Bu durum aynı zamanda neden dünyanın ve Türkiye’nin yönetilemediğini de açıklıyor.

Örneğin, Türkiye’nin temel sorunu güçlü başkanlık sistemi değildir, esas sorun yürütmenin sermaye hareketleri karşısında hep güçsüz olmasıdır. Ancak faizle oynuyorlar, yoksa yürütme nereye nasıl yatırım yapılacağı gibi konularda plan yapmaktan tamamen aciz gözüküyor. Hemen yarınını kurtarmaktan başka düşüncesi olmayan bencil şirketler arasında parçalanmış ve yönetilemez hale gelmiş bir Türkiye ile karşı karşıyayız.

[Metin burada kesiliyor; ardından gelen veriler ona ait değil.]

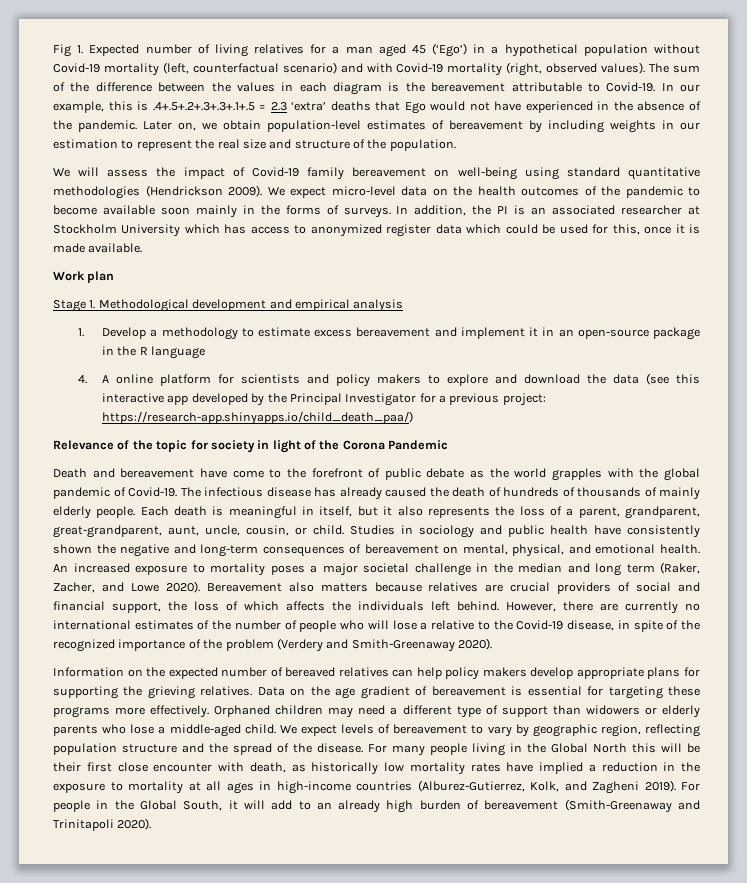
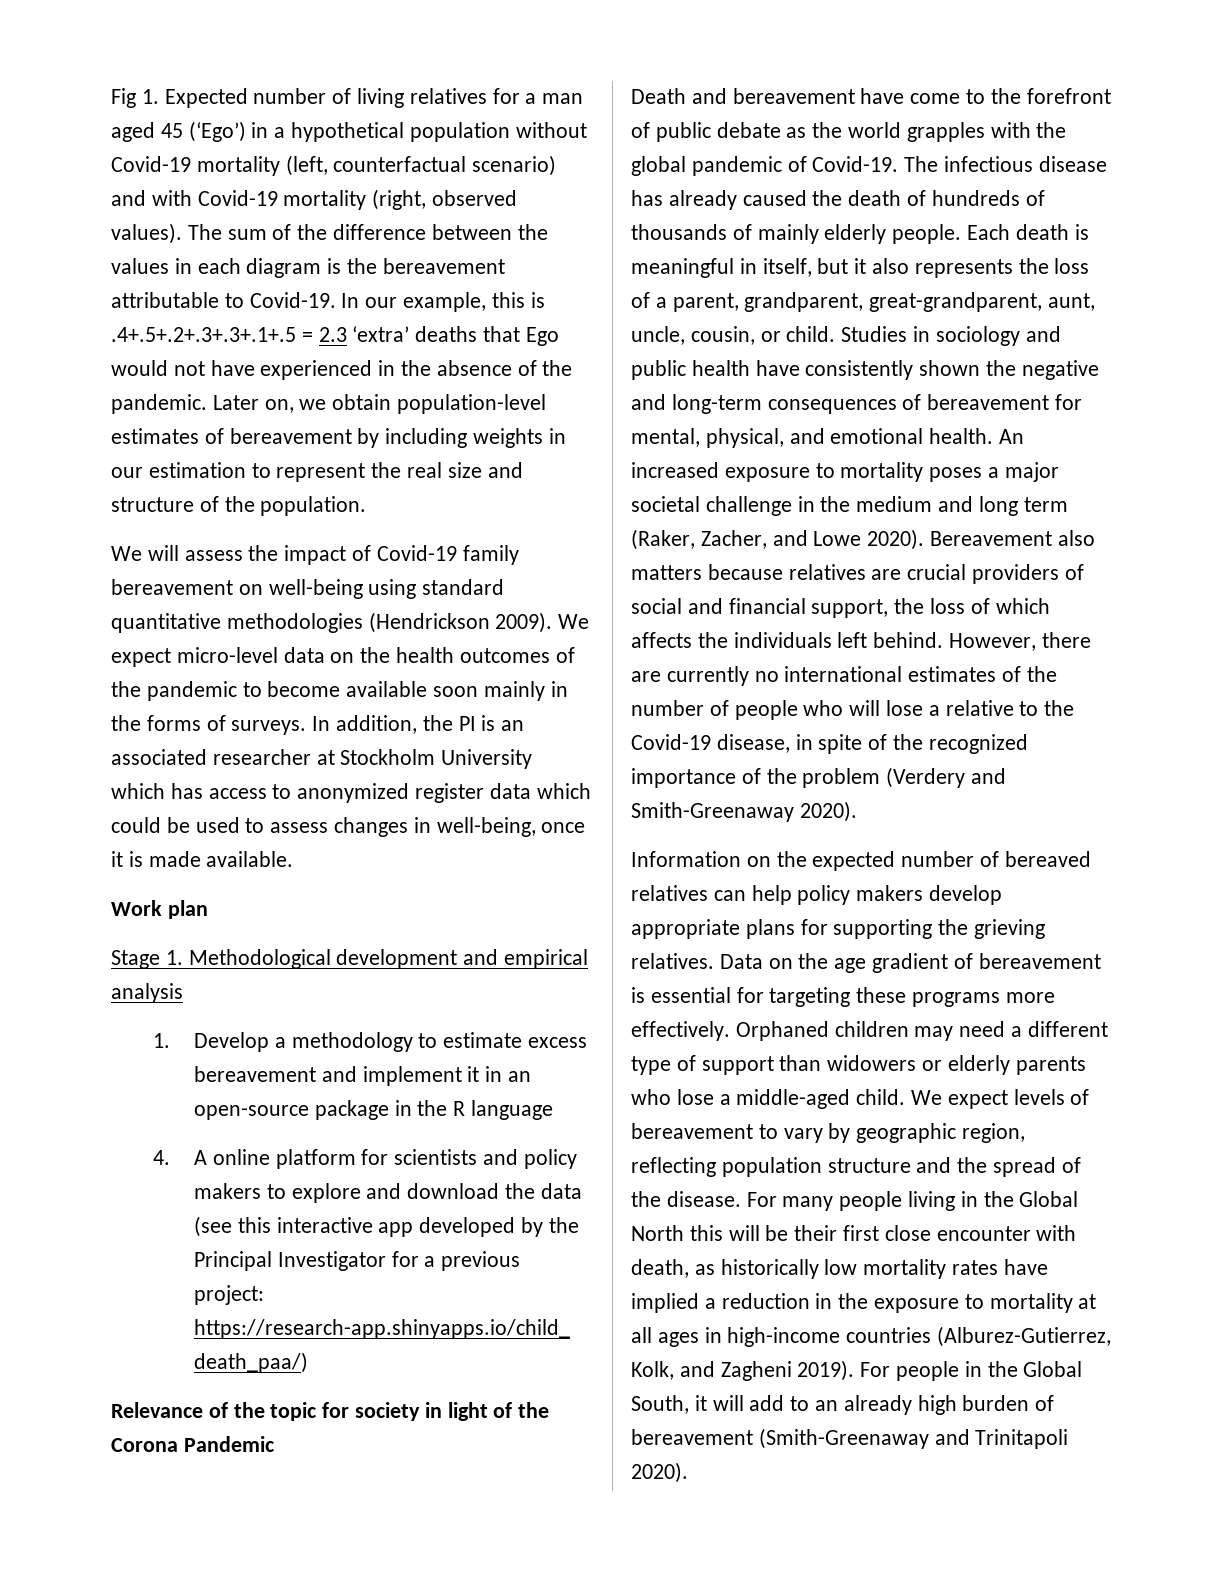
[592,224,640,235] for this, -> [245,817,536,837] to assess changes in well-being,
[443,546,459,554] on -> [1055,394,1083,410] for
[518,563,562,573] median -> [856,496,933,512] medium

Bu köşede çok bahsettiğimiz ABD hegemonyasındaki çözülüş de bununla ilgili aslında. Çin’deki başta olmak üzere Asya’daki ucuz emek gücüne öyle bir üşüştü ki Batılı tekeller, hiçbir yönetici önünü göremez hale geldi. Şimdi karşılarına çıkan ve imha etmeye çalıştıkları Çin’deki sermaye birikimini bu ufuksuzlukları yaratmış oldu.

d) Savaş emperyalizmin arızi bir durumu değil doğal halidir 

Şu anda Ukrayna’da sürmekte olan vekâlet savaşının emperyalist paylaşım savaşının ilk aşamalarından olduğunun farkındayız.

Uzun bir süredir çaplı bir savaşın çıkmaması kapitalizm ile değil geçen yüzyılda sosyalizmin kazandığı mevzilerle ilgilidir. Bu akılsızlık, bu pervasızlık, bu kan içicilik sermaye sınıfının niteliğidir.

Bu akılsızlığı ve emekçi düşmanlığını aşmanın biricik yolu sosyalist devrim dalgasının bir yerden başlaması olarak gözükmektedir.

e) Sermayeden bağımsız işçi sınıfı siyaseti bugün çok daha yaygın 

Birinci Dünya Savaşı’nın arifesinde işçi sınıfı partileri ancak Avrupa ve ABD gibi sayılı kapitalist ülkelerde bulunuyordu ve hemen hepsi sermaye tarafından düzen içine çekilmişler, devrime olan ilgileri sınırlanmıştı. İstisnası olan Bolşevikler yaratıcı ve bağımsız siyasi hatları ile bütün dünyadaki emekçi sınıflara Ekim’i hediye ettiler.

Bugün de ister isminde “Komünist” ister “İşçi” olsun çok sayıda sermayeye bağımlı hale gelmiş parti bulunuyor dünyada.

Ama önceki maddelerle ilişkili olarak devrimini arayan ve işçi sınıfına ait bağımsız programının peşindeki siyasi partilerin sayısı yüzyıl önce ile karşılaştırılamayacak kadar çok.

Gece gündüz demeden çalışan ve emekçi sınıfları örgütleyen bu siyasetler bugün dünyanın tek umudu olarak kendini gösteriyor.

Bunlardan birinin Türkiye’de olması bu coğrafyanın büyük bir şansı olarak gözüküyor.

f) Ya barbarlık ya sosyalizm!

Bu köşede zaman zaman ele aldığımız bir konu da sosyalist devrim dalgası yerine bu asalak ve ufuksuz bencillerin dünyayı büyük bir yıkıma götürme olasılığıydı.

Barbarlık lafını sevmiyoruz, çünkü antik Yunan ve Romalıların kendilerinden olmayan her halk için kullandığı bir kavramdı.

Eğer sosyalizm dalgası bu yüzyıla damgasını vuramazsa yıkımın sonucu dünyanın tekrar feodal geriliğe dönmesi olacak. Sanayin ve ticaretin seyreldiği, toprak sahiplerine kulluk yapılan bir kölelik rejimi.

Oysa insanlığı sosyalizmin bayrağı altında olağanüstü heyecanlı bir atılım bekliyor.

Eşitliğin ve aydınlanmanın sağlanması, insanlığın geçen yüzyıl başlayan uzay yolculuğunda yepyeni olanakların elde edilmesi, yeni enerji biçimlerinin keşfi, iklim krizinin aşılması, yapay zekânın insana yabancılaşmadan kullanılması vb.

Önümüzde sadece bir seçim yok, insanlığın geleceği söz konusu.

Oylar ve toplumsal enerjimiz bu geleceği kuracak olanlara.

Emekçileri beş yılda bir sömürücülerden birine oy veren pasif varlıklar olarak görenlere değil onları tarihin yapıcısı olarak örgütleyenlere.